## Instructions for the task
Carry on the news article about the Justice Department memo on False Claims Act whistleblower cases, starting after its final sentence.

-- Begin Source document --

DOJ memo addresses 'parasitic' whistleblower cases under False Claims Act

By Justin Stoltzfus | Feb 26, 2018

WASHINGTON (Legal Newsline) – The U.S. Department of Justice is changing its stance on procedure for actions under the False Claims Act, a law that targets companies that cheat government offices and is often used by whistleblowers who can be awarded a significant percentage of what is recovered.

A Jan. 10 memo from Michael Granston, director of the Fraud Section of the DOJ Commercial Litigation Branch, cites an increase in FCA cases of more than 600 per year and directs attorneys to consider dismissal under a provision of U.S. Code 3730.

"If the cases lack substantial merit, they can generate adverse decisions that affect the government's ability to enforce the FCA," Granston writes.

The majority of False Claims Act cases, records show, come from qui tam, or whistleblower, scenarios in which a party called a relator acts as a plaintiff.

In the brief, Granston refers to "meritless" and "parasitic" qui tam actions that should be evaluated according to the DOJ's option to dismiss.

Speaking to Legal Newsline Jan. 29, Richard Duvall, a senior partner of Government Contracts and Litigation at Holland & Knight LLP, explained some of the philosophy and likely outcomes of the DOJ memo.

“'Parasitic' qui tam actions are those where the relator, the person suing on behalf of the United States, brings little or nothing in terms of personal, first-hand or independent knowledge of the facts and is seeking to take advantage of information obtained by others in order to stake a claim to a share of the proceeds of the action," Duvall said.

Duvall suggested the change will not stop plaintiffs' lawyers from moving forward in most cases, although it may lead attorneys to look more closely at claims with less evident merit.

Duvall said it's unlikely the memo was politically motivated.

"The memo appears to be an honest, non-political exercise of the Commercial Litigation Branch's statutory duty to act as a gatekeeper," Duvall said. "It is in response not to political pressure, but to the underlying pressures of increased FCA litigation."

Duvall cited amendments to the FCA in 2009 under the Fraud Enforcement Recovery Act that opened the doors for larger numbers of claims.

However, he said, relators don't often win in FCA cases when the DOJ does not choose to intervene. He also explained that bad or meritless qui tam cases can actually cause the government to lose money if it has to pay costs to a defendant's legal counsel after the fact.

-- End Source document --
-- Begin Rows --

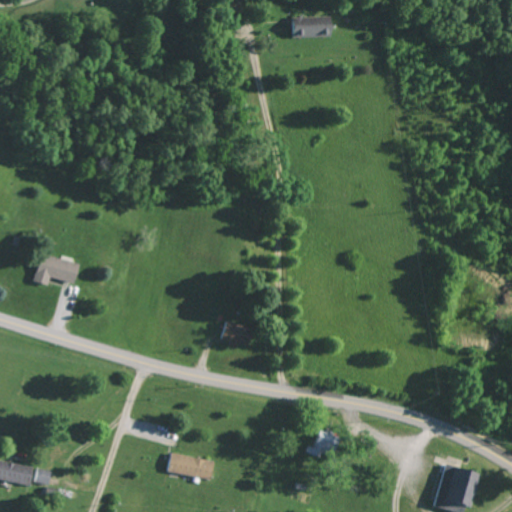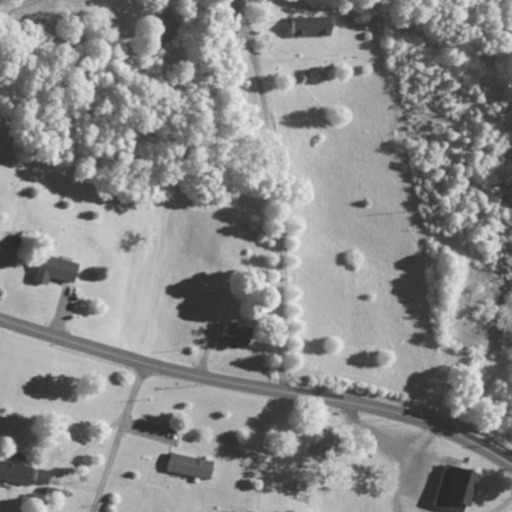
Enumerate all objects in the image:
building: (309, 26)
building: (52, 270)
building: (233, 334)
road: (258, 388)
building: (320, 443)
road: (232, 449)
road: (395, 463)
building: (187, 465)
building: (14, 472)
building: (39, 476)
building: (453, 488)
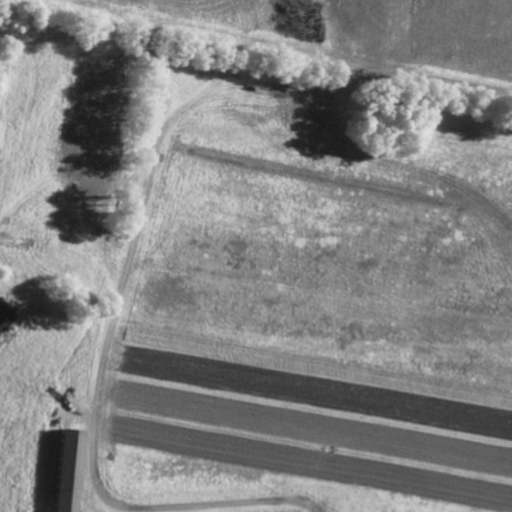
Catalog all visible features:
road: (166, 508)
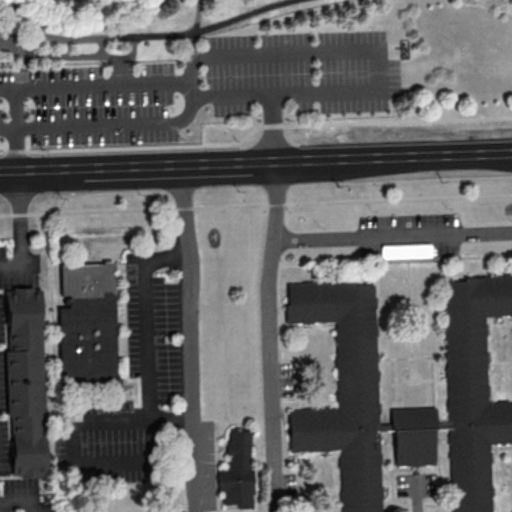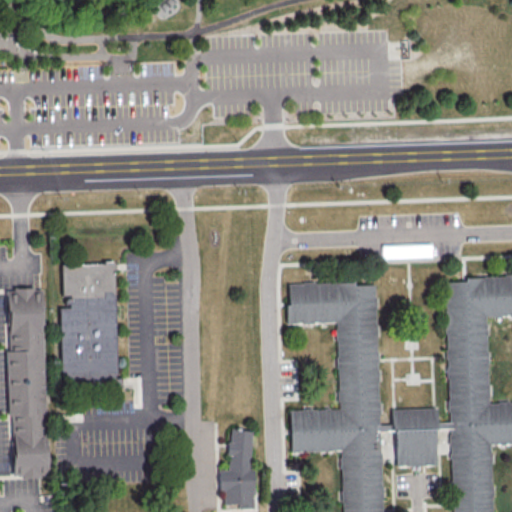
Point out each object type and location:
road: (193, 29)
road: (18, 32)
road: (145, 36)
road: (100, 47)
road: (72, 57)
road: (117, 70)
park: (250, 71)
parking lot: (201, 89)
road: (190, 106)
road: (273, 127)
road: (15, 128)
road: (253, 130)
road: (255, 160)
road: (255, 203)
road: (392, 237)
building: (405, 250)
building: (85, 321)
road: (270, 335)
road: (190, 337)
road: (1, 360)
building: (25, 383)
building: (404, 398)
road: (172, 420)
road: (140, 421)
building: (236, 470)
road: (415, 493)
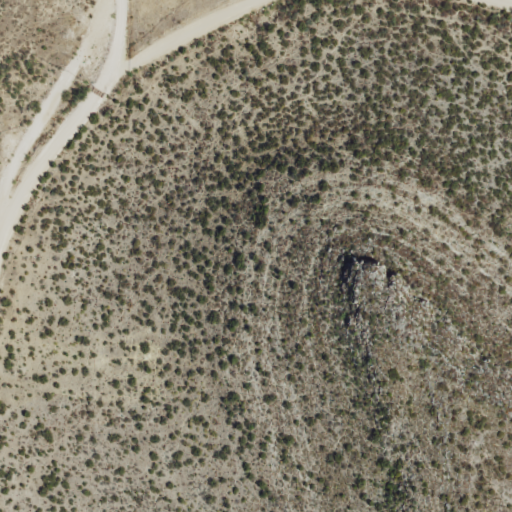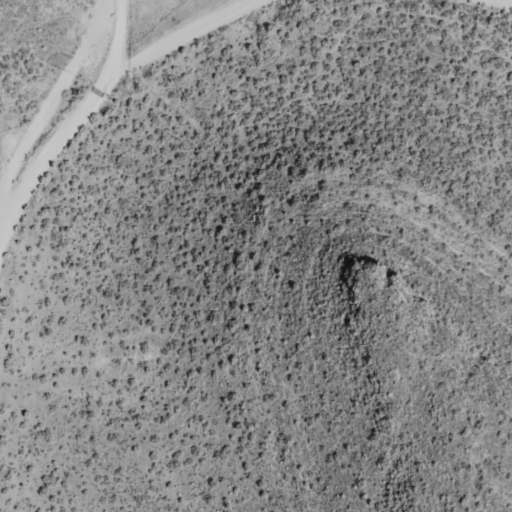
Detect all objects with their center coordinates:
road: (425, 4)
road: (38, 133)
road: (74, 141)
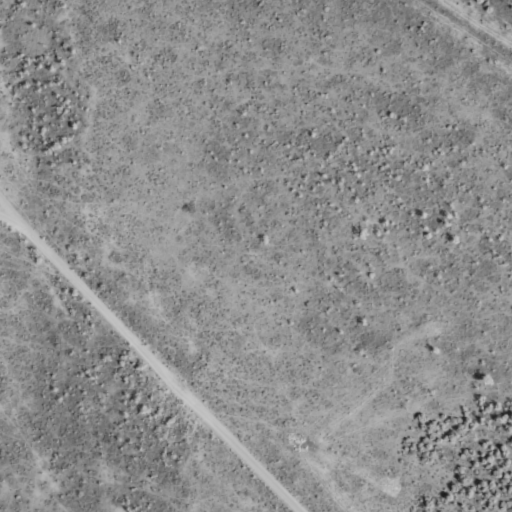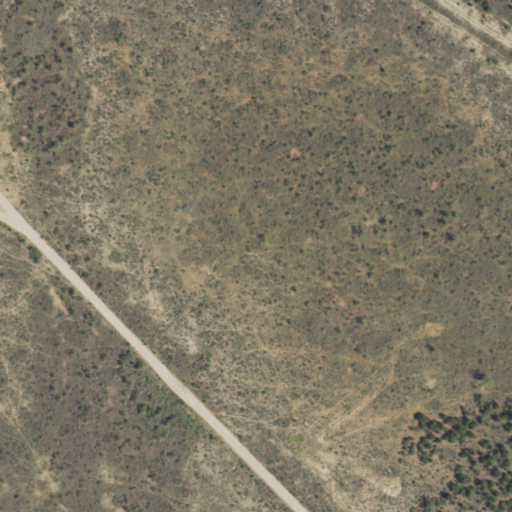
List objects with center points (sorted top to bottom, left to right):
road: (168, 350)
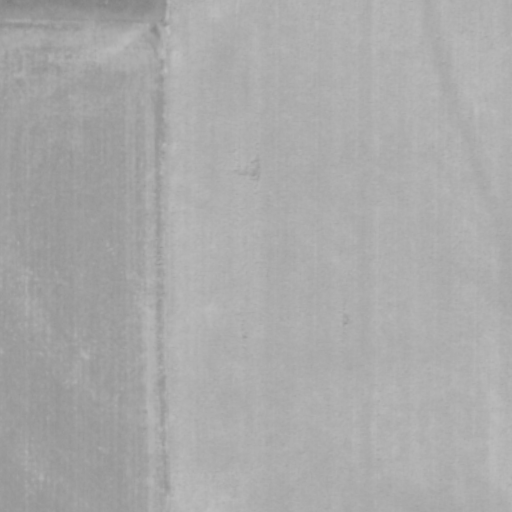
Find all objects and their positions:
crop: (337, 256)
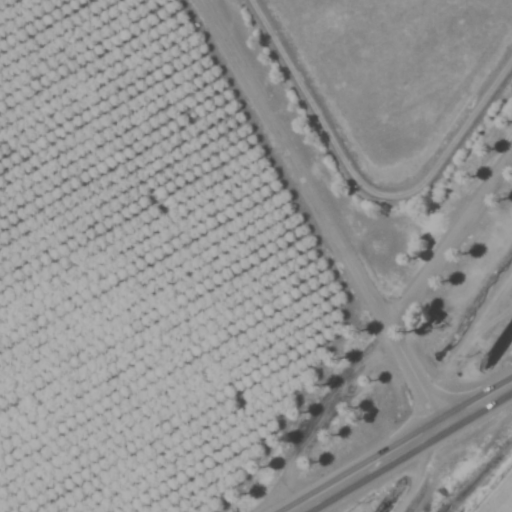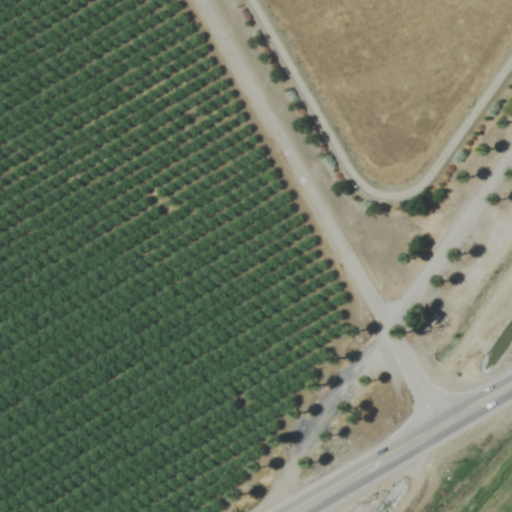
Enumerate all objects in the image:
road: (295, 165)
road: (451, 245)
crop: (154, 262)
road: (418, 380)
road: (320, 414)
road: (406, 451)
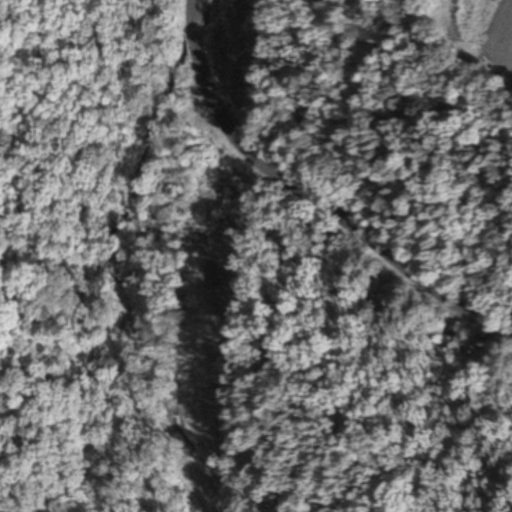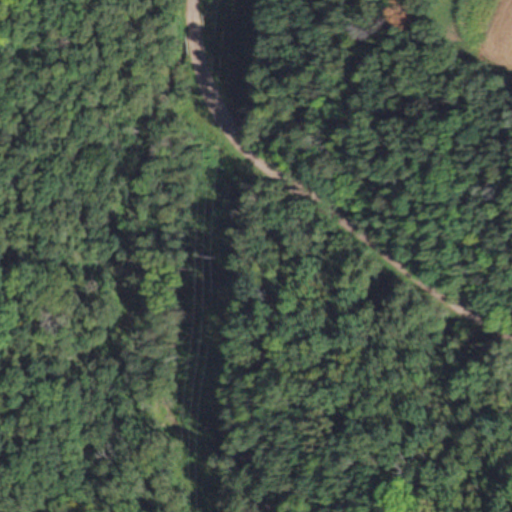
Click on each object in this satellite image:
road: (304, 204)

-- End Rows --

## Response below
"FCA litigation imposes significant costs on defendants and directly or indirectly some of these costs are borne by the government," Duvall said, adding that because the change in FCA qui tam litigation makes sense, it's unlikely to be taken back under other leadership.

"Although a future administration could rescind the memo, it could not rescind the factors that rationally gave rise to the memo," Duvall said.

A statement to Legal Newsline from the DOJ the same day also clarifies the purpose of the memo.

"This internal DOJ memo provides DOJ litigators with a general framework for evaluating when to seek a dismissal under section 3730(c)(2)(A) and to ensure a consistent approach to this issue across the department," the DOJ statement reads. 

"The memo also makes clear that it is important to be judicious in utilizing section 3730(c)(2)(A). The False Claims Act makes clear that relators can proceed with certain qui tam actions following the government’s declination. Another purpose of the memo is to ensure that relators are not precluded from pursuing potentially worthwhile matters, and that dismissal should be utilized only where truly warranted."

Although many attorneys involved in FCA cases believe that the new enforcement rubric can help the government to save money, some have concerns.

"On one hand, the memo could be well-intentioned as a means to avoid weak cases creating bad precedent that would undermine the FCA and a means to conserve limited DOJ resources," attorney Jason Zuckerman told Legal Newsline Jan. 30. "But the memo is disconcerting for several reasons."

Zuckerman is principal at Zuckerman Law, a Washington, D.C. firm representing whistleblowers that handles its share of FCA cases. 

Zuckerman cited examples of agencies urging DOJ not to pursue a case, where subsequently, the relator prosecutes the case and recovers large amounts for taxpayers.

Then, he said, there are also special interests to consider.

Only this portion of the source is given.